HAVANA (Reuters) - Russia will help Cuba repair state-run airline Cubana’s mostly grounded fleet, likely by year’s end, Russian Deputy Prime Minister Yuri Borisov was quoted as saying by Cuban news agency Prensa Latina on Friday.
Cubana had to cancel most domestic flights last year due to a lack of flightworthy planes and lease aircraft from other companies. The carrier uses mainly Russian and Ukrainian-made Ilyushins, Tupolevs and Antonovs partly because U.S. sanctions prevent it from buying planes with a certain share of U.S. components. Cuba’s cash crunch restricts it from paying for expensive repairs and spare parts.
After a high-level Russian-Cuban intergovernmental commission meeting in Moscow, Borisov said both sides had checked the repairs needed and had written contracts, without giving details on costs.
“Everything has passed to the practical stage and I consider that the Cuban fleet will be re-established in 2019,” he said after meeting with Cuban Vice President Ricardo Cabrisas.
“We agreed in the future to work on creating a services center in Cuba dedicated to the aviation fleet in order to avoid a repetition of a negative situation.”
One of the aircraft Cubana leased, a 39-year-old Boeing 737, crashed in May killing all but one of the 113 onboard. An investigation is underway.
Plans for Russia to upgrade Cuba’s rail network are also advancing, Borisov was cited as saying.
In 2017, state-owned monopoly Russian Railways (RZD) said it was negotiating to upgrade more than 1,000 km (621.37 miles) of Cuban railroads and install a high-speed link between Havana and the beach resort of Varadero, in what would be Cuba’s biggest infrastructure project in decades.

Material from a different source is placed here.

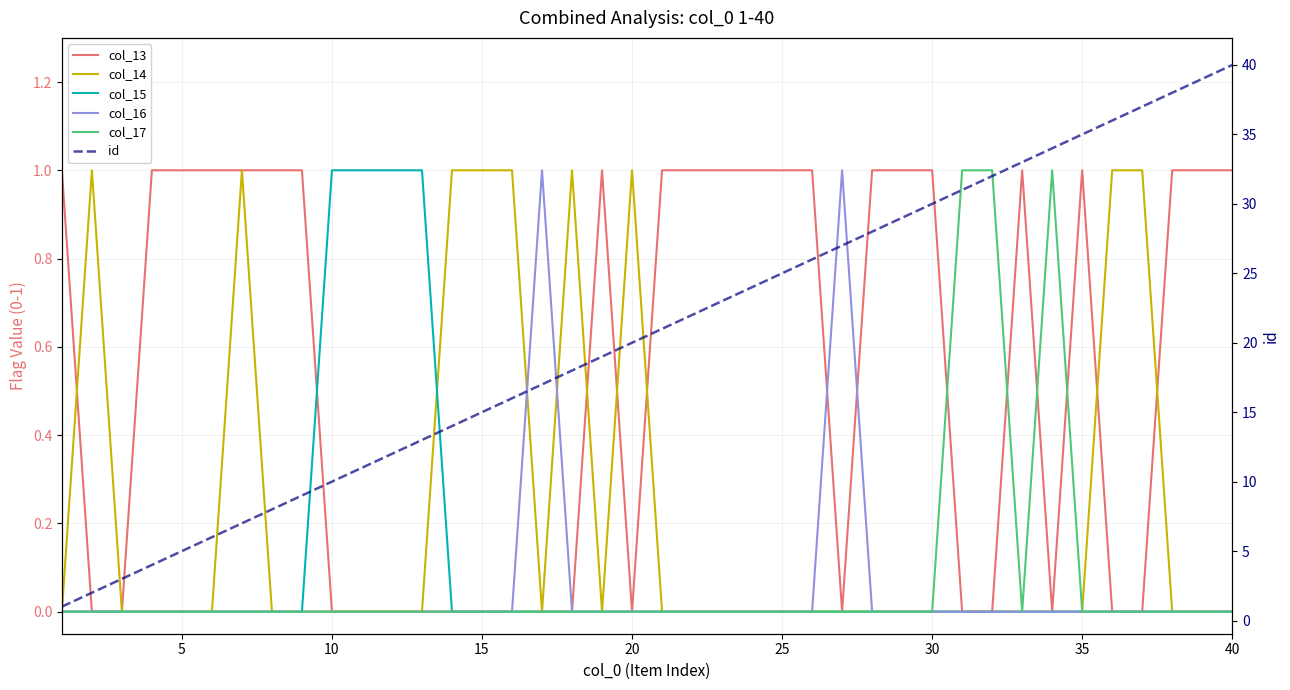

True or false: id has more than 2 interior local peaks.

False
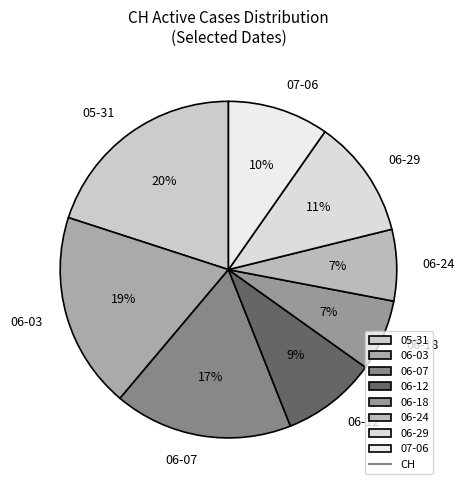

To the nearest percent, what portion does 07-06 represent?

10%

An RZD executive told Reuters in November 2017 the deal would be worth nearly 2 billion euros and signed by the end of the year. Since then, however, the deal’s completion has not been announced.
“We agreed to divide it into stages and optimize the necessary credits in order to carry out this project,” Borisov was cited as saying. “I expect it to be put into practise in a near future.”